Chris De Leon, Michela Burns, Vivian Lin, and Haoliang Jiang
Berkeley, California — Is it even possible for non-professional traders to consistently profit from the highly volatile Bitcoin market? This Fall, a group of UC Berkeley students partnered with AnChain.AI, a blockchain security company that specializes in AI-powered platforms, to create a product called BTC Predictor. BTC Predictor is a dashboard that features a real-time Bitcoin exchange rate predictor, day-trading signal gauge, and a Twitter sentiment chart that empowers day-traders to make more reliable investment decisions while minimizing their risks.
“Cryptocurrencies have historically been characterized by great volatility, making it a risky bet for most investors. BTC Predictor brings the power of data and predictive analytics into the equation, making the investment in digital assets less scary.”
— Francesco Piccoli, AnChain.AI Product Manager
BTC Predictor is capable of predicting Bitcoin’s exchange rate in the next minute to an accurate degree and in real time with little delay. As far as we know, there is no similar software that can make such predictions on a minutely cycle. The underlying model accounts for human irrationality by performing sentiment analysis on recent Twitter data and is also capable of reading multiple technical indicators at a time. This allows it to capture market trends that would be humanly impossible to analyze, thus making the tool ideal for investors of any experience level.
The Twitter tool examines tweets containing the word “bitcoin” that were posted on Twitter in the past minute. It then uses an AI technique known as sentiment analysis to analyze a tweet’s polarity (how positive or negative the text is) and subjectivity (how factual or opinionated the text is). You no longer have to waste your time scouring through #bitcoin tweets to extract useful information, it’s already done for you! You can simply observe the charts to know how people around the world feel about Bitcoin at this moment.
The technical analysis tool takes the guesswork out of the Bitcoin trading process. It provides users with a real-time trading signal in the form of a gauge that ranges from strong sell to strong buy. The tool was created using 12 trading strategies: 10 EMA crossover strategies and 2 Ichimoku Cloud-based strategies. Each of these 12 strategies outputs a buy or sell signal, and the average trading signal is displayed on the dashboard. You can use the signal to support your day-trading decisions!
Ever since its release, Bitcoin has become one of the biggest players in the cryptocurrency market. Many people have attempted to predict Bitcoin exchange behavior, but it has proven to be a difficult task. One reason for this is Bitcoin’s extreme volatility. As Figure 1 displays, Bitcoin’s exchange rate fluctuates wildly in comparison to traditional financial assets such as gold and stock indices. Subsequently, it is difficult to model the exchange rate of Bitcoin using simple regression models, as they fail to capture such variance. Additionally, unlike the equity market where companies’ performance metrics are the mainstay of investor confidence, market sentiment plays a major role in influencing the behavior of the cryptocurrency market. Analyzing this feature adds another layer of difficulty to the already complicated prediction problem.

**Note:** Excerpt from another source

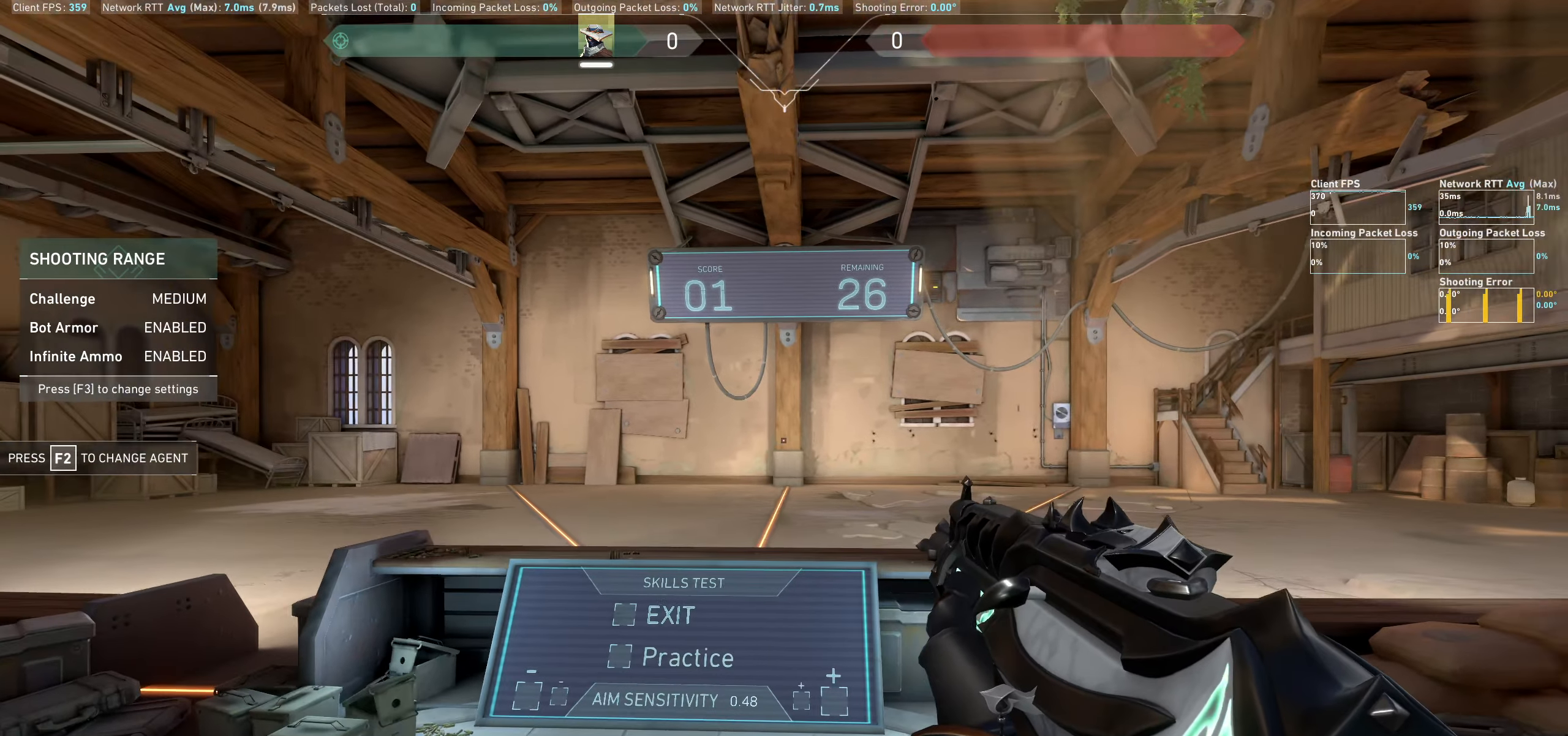
{"keys": ["a"], "mouse": [], "events": [[350, "a", "down"]]}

While there are several well-known models that have attempted to make Bitcoin exchange rate predictions, many of them hinge on flawed comparisons and assumptions. BTC Predictor avoids such pitfalls by retraining the underlying model with new data every 5 – 10 minutes. As a result, the model can anticipate shocks to the market and its predictions will not degrade over time as it constantly learns emerging market trends and sentiments. This makes BTC Predictor a reliable tool to boost your trading game and make smarter investing decisions.
About the Team
The team consists of Chris De Leon (Computer Science), Michela Burns (Data Science), Vivian Lin (Data Science/Economics), and Haoliang Jiang (Data Science/Economics). Chris has past research and internship experience in Machine Learning and AI, and he was responsible for designing various aspects of the backend model. With previous projects and internships in machine learning and data analytics, Michela Burns worked on the project’s web scraping and dashboard. Vivian has a background in economics and years of stock trading experience. This motivated her to implement the project’s technical analysis tool and provide insights into the financial aspect of the project.

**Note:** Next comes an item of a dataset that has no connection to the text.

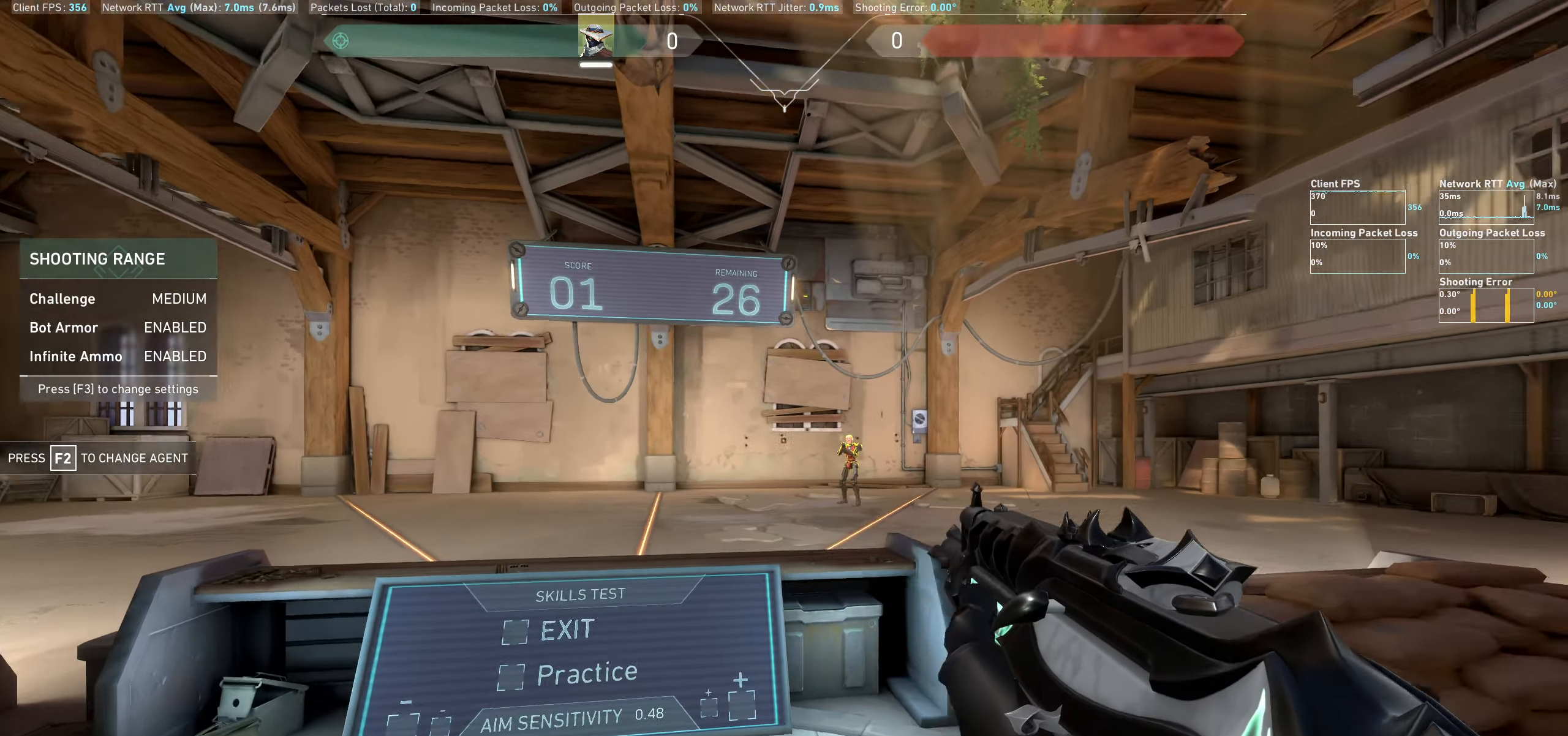
{"keys": ["d"], "mouse": ["left"], "events": [[167, "a", "up"], [367, "mouse_left", "down"], [500, "d", "down"]]}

This content and any tools or model referenced is not financial advice and it is not a recommendation to buy or sell any cryptocurrency or engage in any trading or other activities. You must not rely on this content for any financial decisions. Acquiring, trading, and otherwise transacting with cryptocurrency involves significant risks. We strongly advise readers to conduct their own independent research before engaging in any such activities.